I'm still looking for questions 4 to 7 from 1st post http://fsae.com/groupee_common/emoticons/icon_smile.gif

Thank you
Ted

1. Cross-sectional area just means the square area (ie 1"x1"=1" squared) minus the inside area (1-0.902^2)
2. IZZ and IYY are standard, and are the same since you have square tubing and not rectangular. You take teh moment of intertia of the whole tube minus the inside.
IZZ=IYY=1/12*b*h^3-1/12*b*h^3=1/12(1*1^3-.902*.902^3)=.0282in^4
3. thicknesses are usually your wall thickness, ie 0.049"
4. angle of orientation is probably either 0 or 90 degrees
5. IXX is probably the same as IZZ and IYY (or IZZ might be zero, depending on where are you axes)
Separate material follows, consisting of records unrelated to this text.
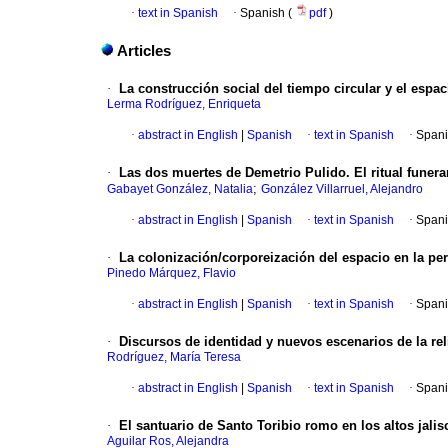
·
text in Spanish
·
Spanish (
pdf
)
Articles
·
La construcción social del tiempo circular y el espaci
Lerma Rodríguez, Enriqueta
·
abstract in English
|
Spanish
·
text in Spanish
·
Spani
·
Las dos muertes de Demetrio Pulido. El ritual funer
;
Gabayet González, Natalia
González Villarruel, Alejandro
·
abstract in English
|
Spanish
·
text in Spanish
·
Spani
·
La colonización/corporeización del espacio en la p
Pinedo Márquez, Flavio
·
abstract in English
|
Spanish
·
text in Spanish
·
Spani
·
Discursos de identidad y nuevos escenarios de la re
Rodríguez, María Teresa
·
abstract in English
|
Spanish
·
text in Spanish
·
Spani
·
El santuario de Santo Toribio romo en los altos jalisc
Aguilar Ros, Alejandra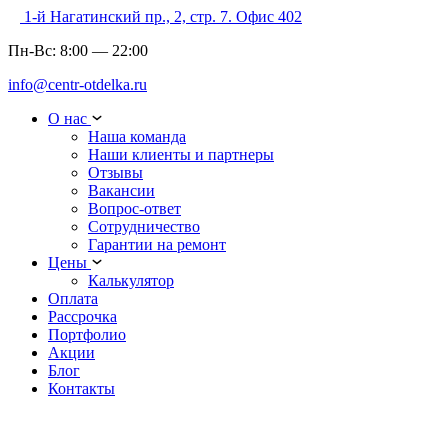
1-й Нагатинский пр., 2, стр. 7. Офис 402
Пн-Вс:
8:00
—
22:00
info@centr-otdelka.ru
О нас
Наша команда
Наши клиенты и партнеры
Отзывы
Вакансии
Вопрос-ответ
Сотрудничество
Гарантии на ремонт
Цены
Калькулятор
Оплата
Рассрочка
Портфолио
Акции
Блог
Контакты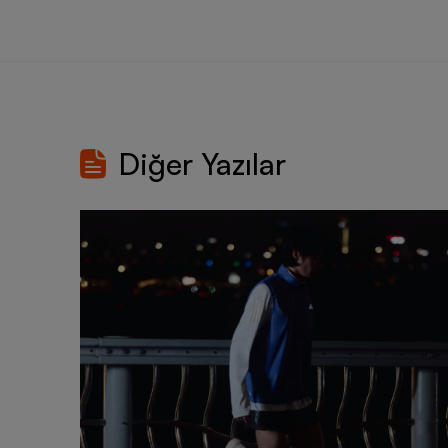
Diğer Yazılar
6. this is the link you want for info on how not to overconstrain your model (http://locost7.info/files/chassis/Final_Thesis_B.doc)
7.by looking at the stress diagram in post-processing you can see using different colors the most stressed and least stressed elements, and reinforce those that need it.
8. importing a full solid model into ansys is a bit of a waste of time, the point-to-point model is pretty good, if you need to apply a force at the bellcrank, just make a member there and apply the force. Ansys will help you in triangulation, etc etc but it'll probably easier to test once the frame is fabricated.
9. for stressed skins, there is an area element in ANSYS to do this, you can either bond it using loctite adhesive or rivet it (both for better shear!)